§ **PROBLEM**:
Copy each line below exactly and leave the pictures out.
*** Opening of RECORDS ***
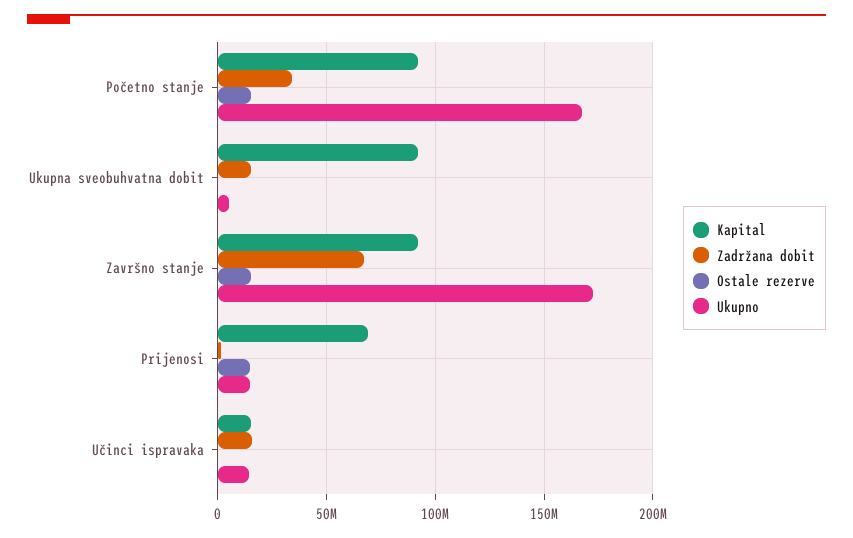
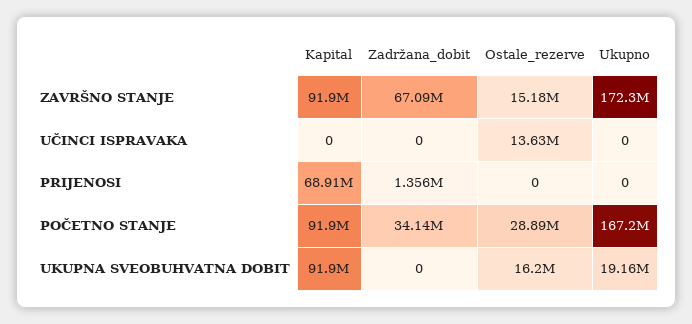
  {
    "Kapital": {
      "Početno stanje": 91900000,
      "Ukupna sveobuhvatna dobit": 91900000,
      "Završno stanje": 91900000,
      "Prijenosi": 68910000,
-     "Učinci ispravaka": 15000000
+     "Učinci ispravaka": 0
    },
    "Zadržana dobit": {
      "Početno stanje": 34140000,
-     "Ukupna sveobuhvatna dobit": 15000000,
+     "Ukupna sveobuhvatna dobit": 0,
      "Završno stanje": 67090000,
      "Prijenosi": 1356000,
-     "Učinci ispravaka": 15000000
+     "Učinci ispravaka": 0
    },
    "Ostale rezerve": {
-     "Početno stanje": 15000000,
+     "Početno stanje": 28890000,
-     "Ukupna sveobuhvatna dobit": 0,
+     "Ukupna sveobuhvatna dobit": 16200000,
      "Završno stanje": 15180000,
-     "Prijenosi": 15000000,
+     "Prijenosi": 0,
-     "Učinci ispravaka": 0
+     "Učinci ispravaka": 13630000
    },
    "Ukupno": {
      "Početno stanje": 167200000,
-     "Ukupna sveobuhvatna dobit": 5000000,
+     "Ukupna sveobuhvatna dobit": 19160000,
      "Završno stanje": 172300000,
-     "Prijenosi": 15000000,
+     "Prijenosi": 0,
-     "Učinci ispravaka": 15000000
+     "Učinci ispravaka": 0
    }
  }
*** Close of RECORDS ***
§ **SOLUTION TO THIS EXERCISE**:
  {
    "Kapital": {
      "Početno stanje": 91900000,
      "Ukupna sveobuhvatna dobit": 91900000,
      "Završno stanje": 91900000,
      "Prijenosi": 68910000,
-     "Učinci ispravaka": 15000000
+     "Učinci ispravaka": 0
    },
    "Zadržana dobit": {
      "Početno stanje": 34140000,
-     "Ukupna sveobuhvatna dobit": 15000000,
+     "Ukupna sveobuhvatna dobit": 0,
      "Završno stanje": 67090000,
      "Prijenosi": 1356000,
-     "Učinci ispravaka": 15000000
+     "Učinci ispravaka": 0
    },
    "Ostale rezerve": {
-     "Početno stanje": 15000000,
+     "Početno stanje": 28890000,
-     "Ukupna sveobuhvatna dobit": 0,
+     "Ukupna sveobuhvatna dobit": 16200000,
      "Završno stanje": 15180000,
-     "Prijenosi": 15000000,
+     "Prijenosi": 0,
-     "Učinci ispravaka": 0
+     "Učinci ispravaka": 13630000
    },
    "Ukupno": {
      "Početno stanje": 167200000,
-     "Ukupna sveobuhvatna dobit": 5000000,
+     "Ukupna sveobuhvatna dobit": 19160000,
      "Završno stanje": 172300000,
-     "Prijenosi": 15000000,
+     "Prijenosi": 0,
-     "Učinci ispravaka": 15000000
+     "Učinci ispravaka": 0
    }
  }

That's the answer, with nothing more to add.